See examples/streaming_mode.py for comprehensive examples involving ClaudeSDKClient. You can even run interactive examples in IPython from examples/streaming_mode_ipython.py.
Migrating from Claude Code SDK
If you're upgrading from the Claude Code SDK (versions < 0.1.0), please see the CHANGELOG.md for details on breaking changes and new features, including:
ClaudeCodeOptions→ClaudeAgentOptionsrename- Merged system prompt configuration
- Settings isolation and explicit control
- New programmatic subagents and session forking features
Development
If you're contributing to this project, run the initial setup script to install git hooks:
./scripts/initial-setup.sh
This installs a pre-push hook that runs lint checks before pushing, matching the CI workflow. To skip the hook temporarily, use git push --no-verify.
Building Wheels Locally
To build wheels with the bundled Claude Code CLI:
# Install build dependencies
pip install build twine
# Build wheel with bundled CLI
python scripts/build_wheel.py
# Build with specific version
python scripts/build_wheel.py --version 0.1.4
# Build with specific CLI version
python scripts/build_wheel.py --cli-version 2.0.0
# Clean bundled CLI after building
python scripts/build_wheel.py --clean
# Skip CLI download (use existing)
python scripts/build_wheel.py --skip-download
The build script:
- Downloads Claude Code CLI for your platform
- Bundles it in the wheel
- Builds both wheel and source distribution
- Checks the package with twine
See python scripts/build_wheel.py --help for all options.
Release Workflow
The package is published to PyPI via the GitHub Actions workflow in .github/workflows/publish.yml.
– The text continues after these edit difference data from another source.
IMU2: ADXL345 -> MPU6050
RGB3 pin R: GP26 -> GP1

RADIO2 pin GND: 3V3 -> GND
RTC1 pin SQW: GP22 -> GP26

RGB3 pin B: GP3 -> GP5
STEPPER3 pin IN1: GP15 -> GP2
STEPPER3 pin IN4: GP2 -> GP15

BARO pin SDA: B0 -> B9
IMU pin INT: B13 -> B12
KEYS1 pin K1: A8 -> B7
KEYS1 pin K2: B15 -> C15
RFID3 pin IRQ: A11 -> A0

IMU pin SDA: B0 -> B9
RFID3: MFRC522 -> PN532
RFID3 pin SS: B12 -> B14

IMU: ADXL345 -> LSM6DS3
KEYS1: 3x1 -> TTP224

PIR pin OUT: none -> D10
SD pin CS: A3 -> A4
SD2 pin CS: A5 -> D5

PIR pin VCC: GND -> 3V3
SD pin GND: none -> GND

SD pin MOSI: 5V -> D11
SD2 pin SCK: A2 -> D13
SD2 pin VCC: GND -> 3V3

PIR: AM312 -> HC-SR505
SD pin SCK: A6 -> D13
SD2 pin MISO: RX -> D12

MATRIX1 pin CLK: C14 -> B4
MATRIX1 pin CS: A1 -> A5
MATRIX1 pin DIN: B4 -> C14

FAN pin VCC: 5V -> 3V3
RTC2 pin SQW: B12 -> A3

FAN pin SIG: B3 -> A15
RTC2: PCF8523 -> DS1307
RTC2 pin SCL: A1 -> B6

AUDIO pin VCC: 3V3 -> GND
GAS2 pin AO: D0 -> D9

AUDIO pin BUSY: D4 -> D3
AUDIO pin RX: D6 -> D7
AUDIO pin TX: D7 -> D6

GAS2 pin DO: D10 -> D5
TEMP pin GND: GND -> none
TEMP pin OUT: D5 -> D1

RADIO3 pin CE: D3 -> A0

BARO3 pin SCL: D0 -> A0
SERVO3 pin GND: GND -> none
To create a new release:
-
Trigger the workflow manually from the Actions tab with two inputs:
version: The package version to publish (e.g.,0.1.5)claude_code_version: The Claude Code CLI version to bundle (e.g.,2.0.0orlatest)
-
The workflow will:
- Build platform-specific wheels for macOS, Linux, and Windows
- Bundle the specified Claude Code CLI version in each wheel
- Build a source distribution
- Publish all artifacts to PyPI
- Create a release branch with version updates
- Open a PR to main with:
- Updated
pyproject.tomlversion - Updated
src/claude_agent_sdk/_version.py - Updated
src/claude_agent_sdk/_cli_version.pywith bundled CLI version - Auto-generated
CHANGELOG.mdentry
- Updated
-
Review and merge the release PR to update main with the new version information
The workflow tracks both the package version and the bundled CLI version separately, allowing you to release a new package version with an updated CLI without code changes.
License and terms
Use of this SDK is governed by Anthropic's Commercial Terms of Service, including when you use it to power products and services that you make available to your own customers and end users, except to the extent a specific component or dependency is covered by a different license as indicated in that component's LICENSE file.